A 30-60-90 for an embedded engineer should read: shipping meaningful code by day 30, owning a workstream by day 60, and making the surrounding team better by day 90. Embedded talent is hired for speed, so the plan is compressed compared to a classic employee ramp, and it should be written down before day one.
The plan at a glance
| Checkpoint | Focus | Evidence it's on track |
|---|---|---|
| Day 1-30 | Ship and absorb context | First PR in week one; meaningful feature in production; knows the domain vocabulary |
| Day 31-60 | Own a workstream | Runs their area without hand-holding; scopes their own work; flags risks early |
| Day 61-90 | Multiply the team | Docs and patterns others reuse; pairs with in-house engineers; measurable outcome delivered |
What the host team owes them
- Access sorted before day one: repos, environments, data, communication channels.
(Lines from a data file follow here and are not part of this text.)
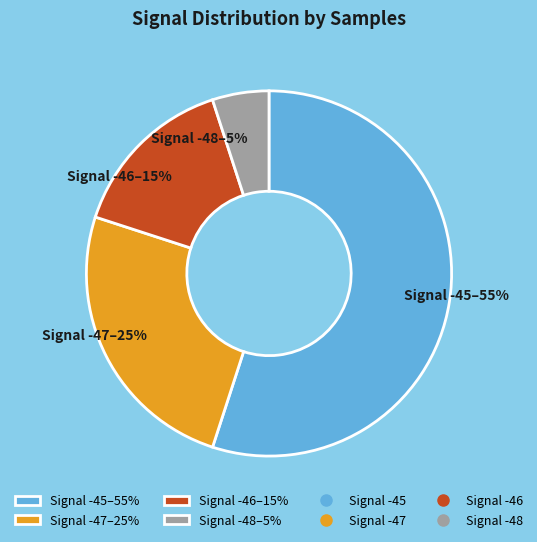

Does Signal -47–25% account for over 50% of the chart?

No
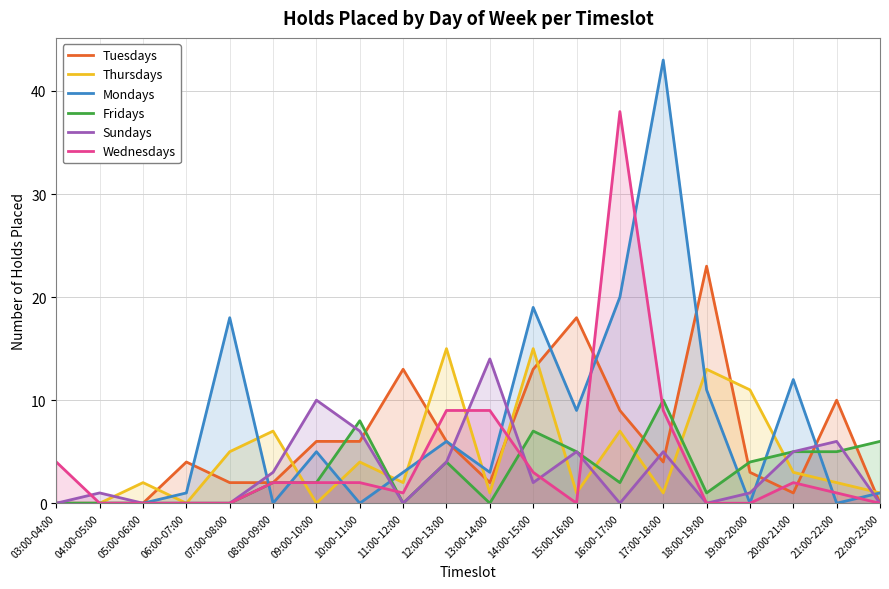

At which label does Wednesdays first exceed 2?

03:00-04:00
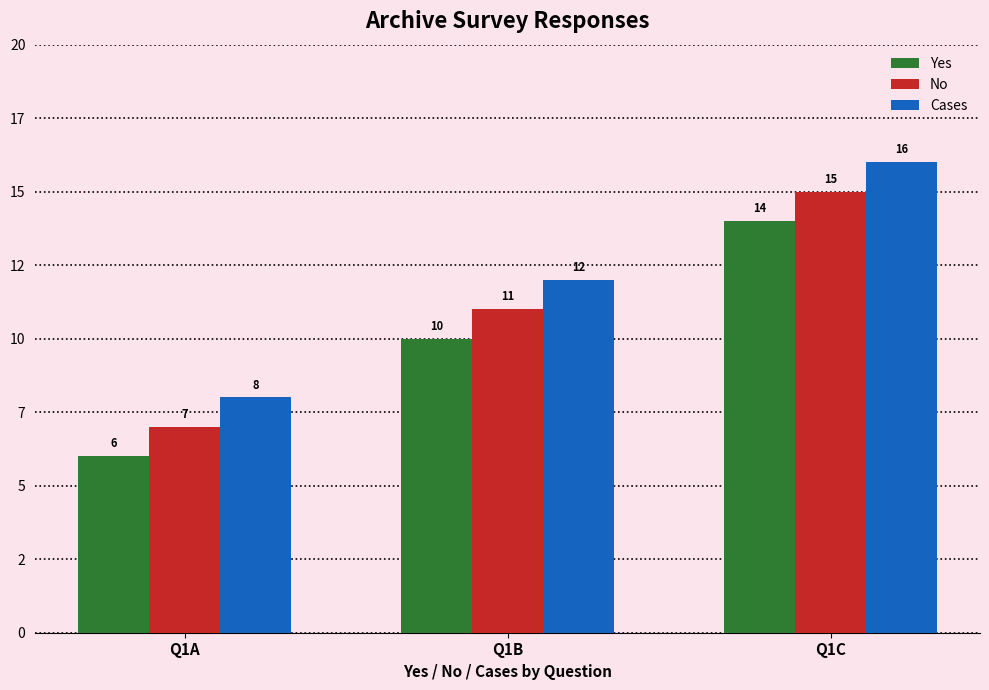

What is the difference between the Cases values at Q1C and Q1A?

8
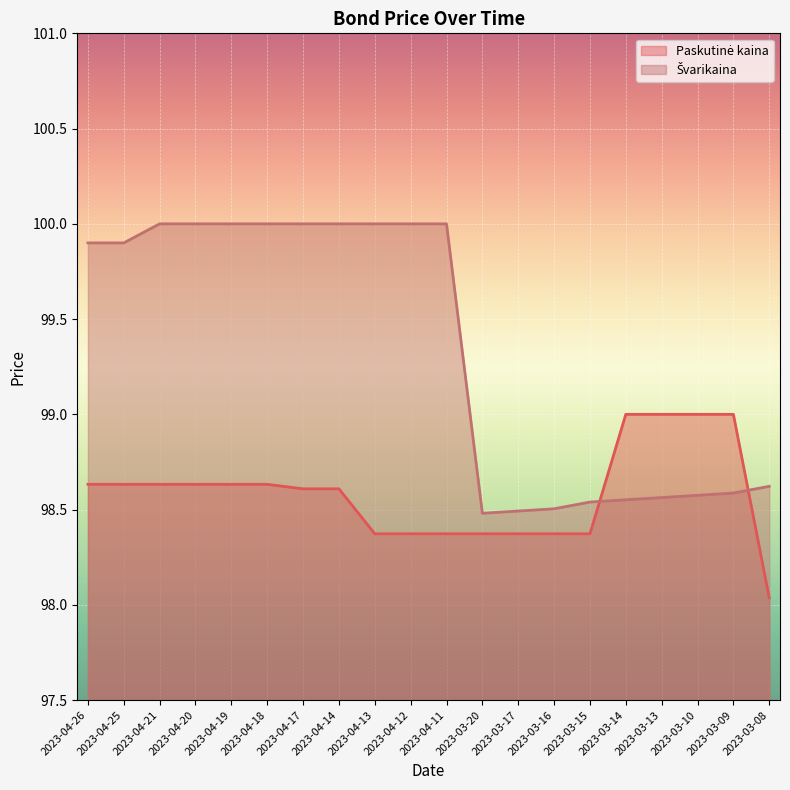

The value of Paskutinė kaina at 2023-04-18 is 98.6. True or false?

True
- A named counterpart in-house who answers context questions fast.
- A real first task that ships, not a sandbox exercise.
- Clear definition of the day-60 workstream and its success metric.
How to review each checkpoint
Hold a 30-minute review at each milestone against the written plan. If day 30 slipped, diagnose honestly: was it access and onboarding (your side) or capability (theirs)? Embedded engagements make this easy to correct, adjust scope, swap the person, or fix your onboarding, but only if the checkpoints exist.